Whether a local church can break away (“disaffiliate” in some groups) from a denomination, and whether the local church has followed the procedure to do so to conclusion, are usually very difficult inquiries. Because the determination of whether there is an ability to break away, and whether it has been done, usually determine who owns the local church property some courts are tempted to decide these issues as if they were amenable to review under Neutral Principles of Law. Others refuse to decide the issues under the Ecclesiastical Abstention Doctrine.
In Blue v Church of God Sanctified, Inc., Slip Op. (Tenn. App. 2022), the trial court refused to determine whether the local church “disaffiliated” by holding the issue was shrouded in the Ecclesiastical Abstention Doctrine. Nevertheless, because the denomination determined that the local church held the church property in trust for the denomination, the trial court held that decision was also shrouded in the Ecclesiastical Abstention Doctrine. The Tennessee Court of Appeals in its lengthy and detailed opinion affirmed the trial court. While the appellate court authorized trial courts to review all governance and property ownership documents, the decision of the denomination that the local church property was held in trust for the denomination was ecclesiastical if it was enshrined in denominational governance documents. That was so regardless of whether or not the local church property deed contained a “trust clause” making the local church owner a trustee for the denomination.

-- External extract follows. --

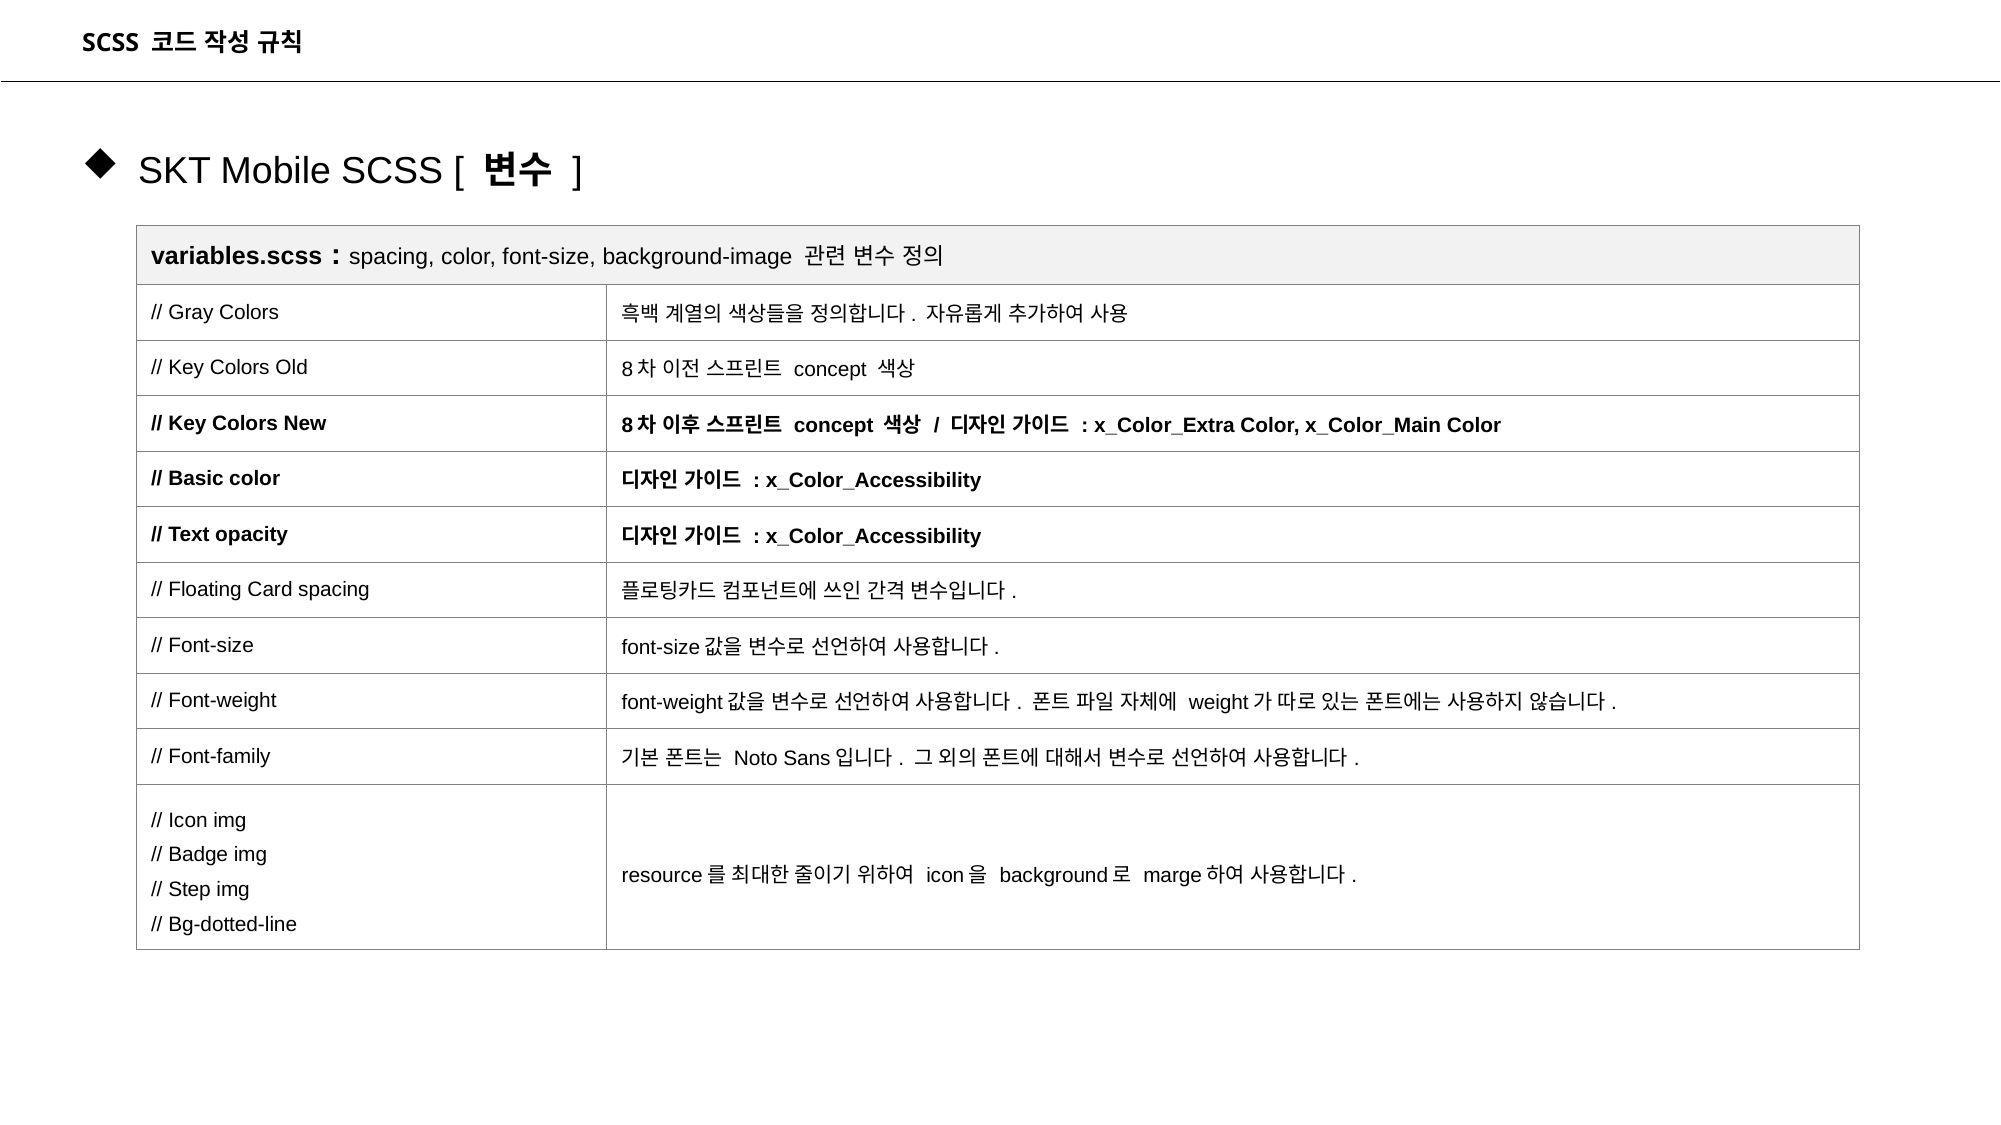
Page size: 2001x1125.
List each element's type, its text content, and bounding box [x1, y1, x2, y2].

Courts were sometimes hung up on the boundary between the ecclesiastical and secular property ownership. Such courts can elevate the presence or absence of language in deeds above denominational governance documents, or even local church governance documents. The approach in the reported case avoids blurring the ecclesiastical boundary by elevating the denominational governance documents and relying on other documents only in the event of silence or ambiguity in the denominational governance documents.